Carrick Acquires Rights to CT900, Plans New Trial in Ovarian Cancer Patients

Carrick Acquires Rights to CT900, Plans New Trial in Ovarian Cancer Patients

Carrick Therapeutics, a biopharmaceutical company, has acquired the rights to CT900 and plans to conduct a later-stage clinical trial to evaluate the safety and effectiveness of the investigational therapy in women with resistant or refractory ovarian cancer.

The Institute of Cancer Research (ICR) and global health company BTG, the original developers of the therapy candidate, have reached an agreement with Carrick to move CT900 to next-stage clinical trials. Under the new deal, Carrick now has exclusive worldwide rights to develop and commercialize CT900 and is already planning a trial for it.

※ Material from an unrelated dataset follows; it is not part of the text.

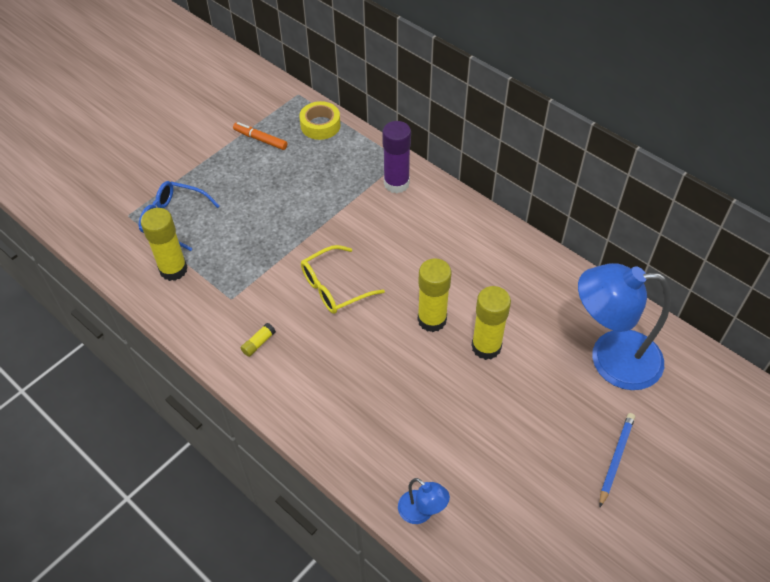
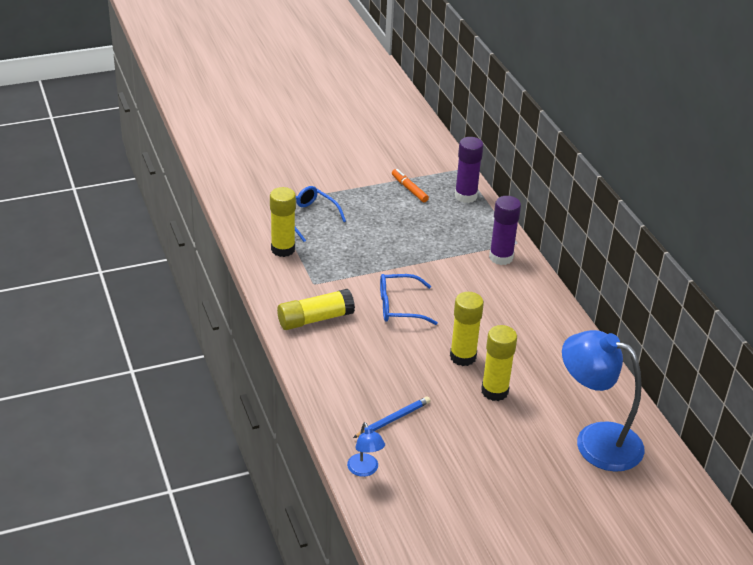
camera: 25 degrees right, 15 degrees down
(258, 343) = (315, 319): yellow glue stick -> yellow glue stick, size x2.27
(320, 125) = (465, 196): yellow tape -> purple glue stick
(334, 287) = (399, 306): yellow glasses -> blue glasses
(616, 458) = (548, 504): blue pencil -> blue pencil (393, 419)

“We’re very pleased to be partnering with Carrick to bring CT900 into the larger trials that are needed to confirm that it’s an effective drug for the treatment of some high-grade ovarian cancers,” Toby Richardson, ICR’s deputy director of enterprise, said in a press release.

CT900, created by a team from the Cancer Research UK Cancer Therapeutics Unit at ICR and formerly known as BTG945, is the first of a new class of small molecule therapies.

It mimics folic acid — or vitamin B9 — to selectively enter ovarian cancer cells, and kills them by blocking an enzyme called thymidylate synthase, which causes irreparable DNA damage.

CT900 specifically targets ovarian cancer cells, while leaving healthy cells alone, because they have an abnormally high number of cell surface receptors for folic acid, called folate receptor alpha.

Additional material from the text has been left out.